Carlos Avila Gonzalez and Phillip Robertson, for the Pulitzer Center
El Charco, Colombia
El Charco sits on a bend in the Tapaje river, a good sized town that is home to a growing population of displaced people from upriver. It is a violent and unpredictable place, filled with informers for the FARC and a heavy military presence. El Charco is poor and people have little or no civic services. The mayor told us that the city has gone without a supply of fresh water for more than two months.

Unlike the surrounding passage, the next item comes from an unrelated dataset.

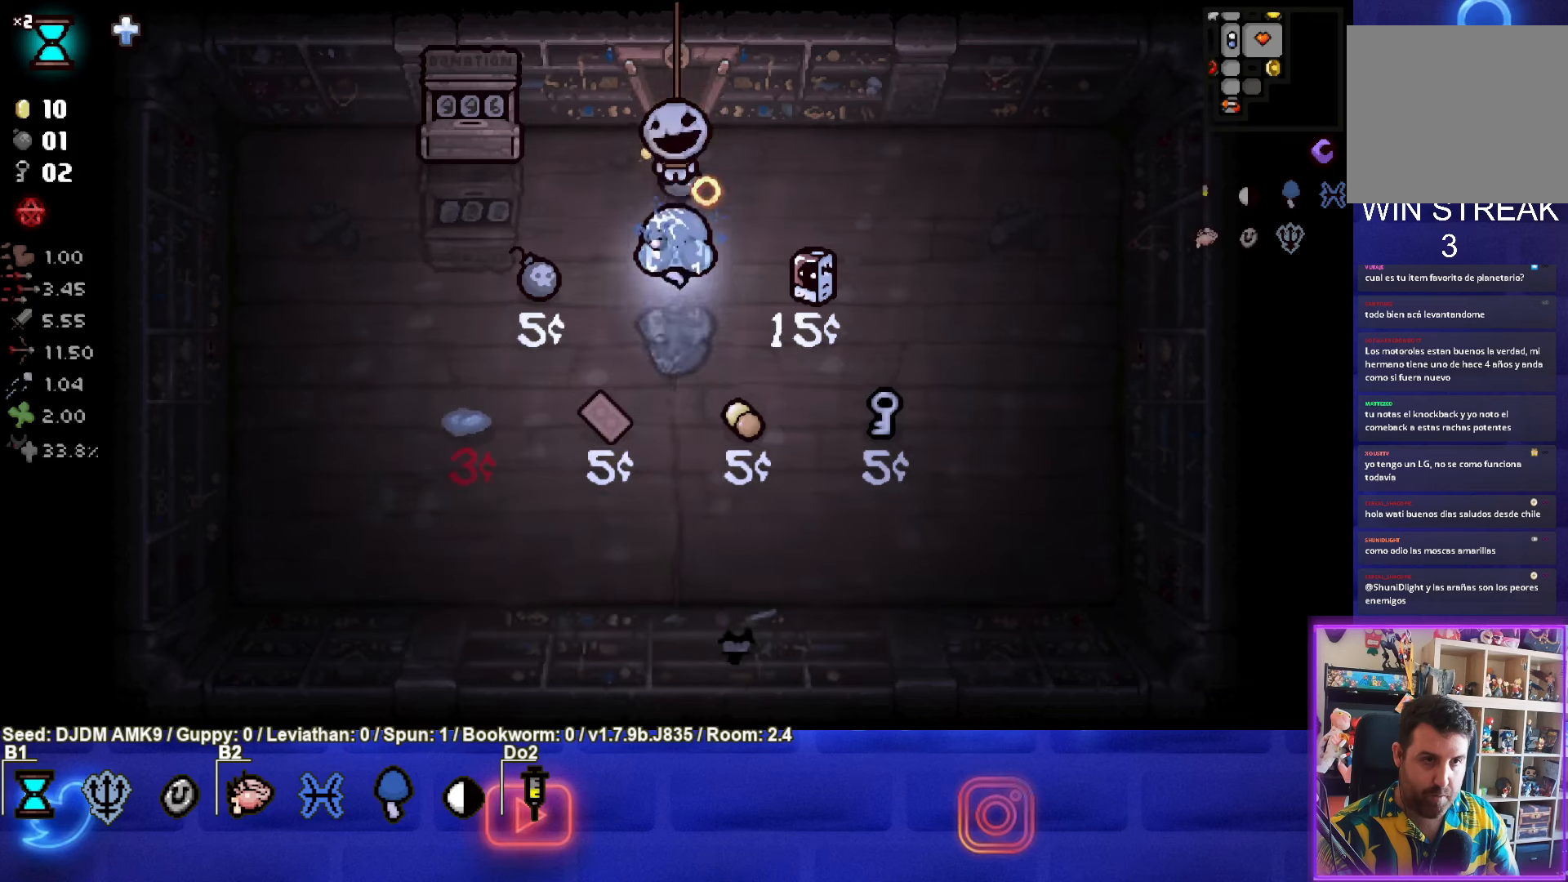
{"buttons": [], "left_stick": "down", "events": []}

We arrived and found about 100 campesinos living in an gymnasium in town. Many of them were from Pueblo Nuevo, a town an hour upriver that was caught in fierce fighting between FARC and the Army a few months ago. They also told us that the guerillas had helped them grow coca and they were afraid to return to their homes. Their situation has definitely gone from bad to worse. They could expect very little help from the Colombian government, which assisted them with mattresses and food for three months before turning the case over to the Red Cross. We made a trip the next day to Pueblo Nuevo to see if there was anyone left.

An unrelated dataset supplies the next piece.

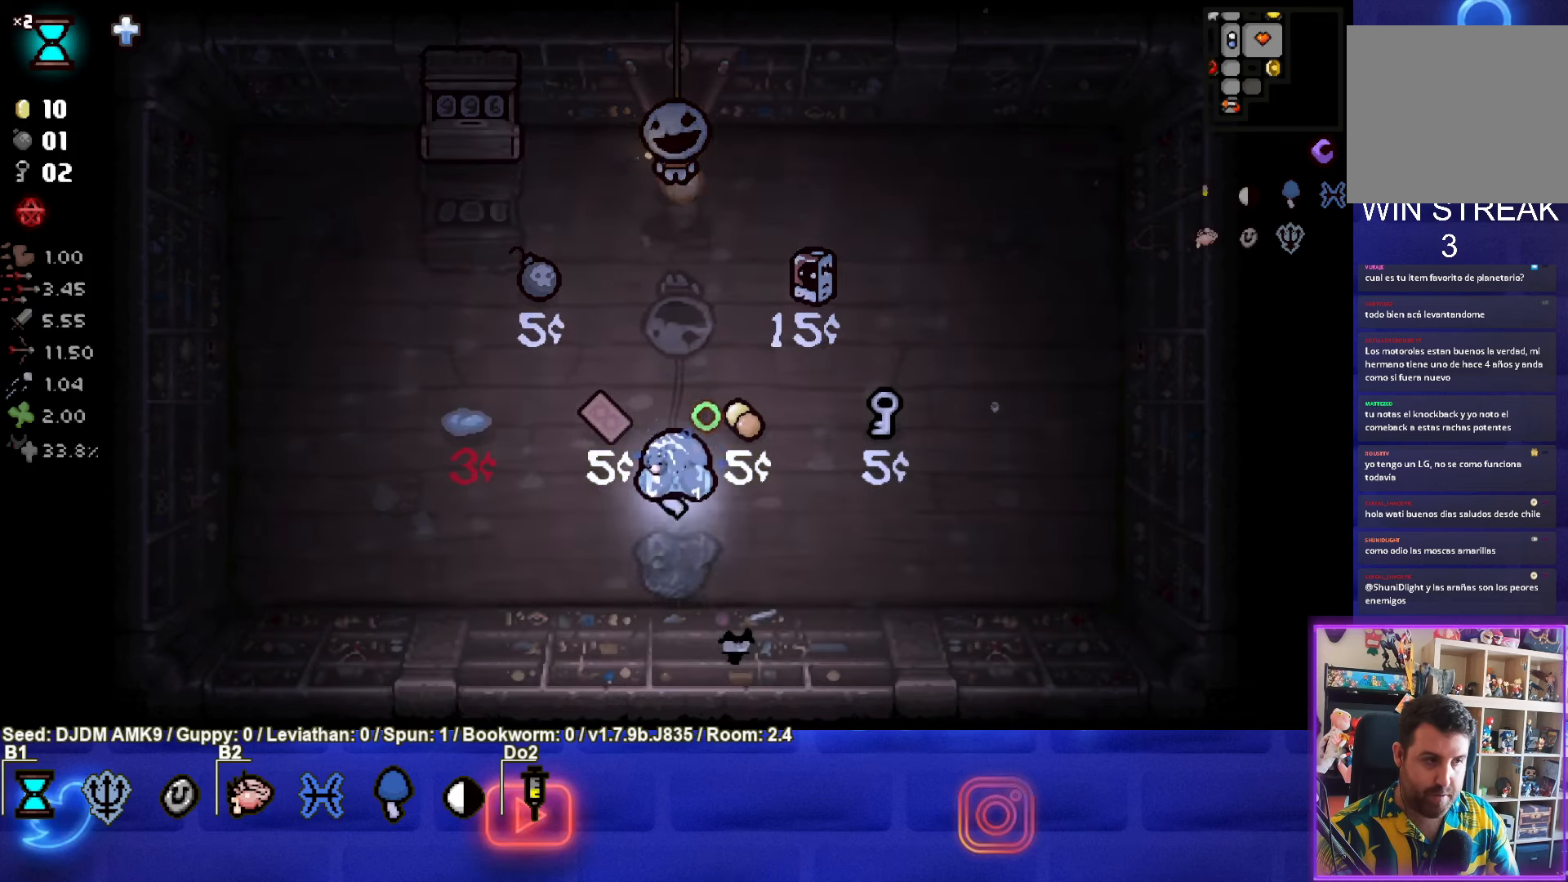
{"buttons": [], "left_stick": "center", "events": [[133, "left_stick", "center"]]}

Carlos took photographs while I taped interviews with the displaced families. Many of them seemed desperate when foreigners showed up asking questions. People who have fled fighting often are important contacts in a war zone and often have much better information than the authorities. When I asked about the ecological effects of the spraying, they insisted it was a disaster for the river, that the chemical killed off jungle animals, fish and birds.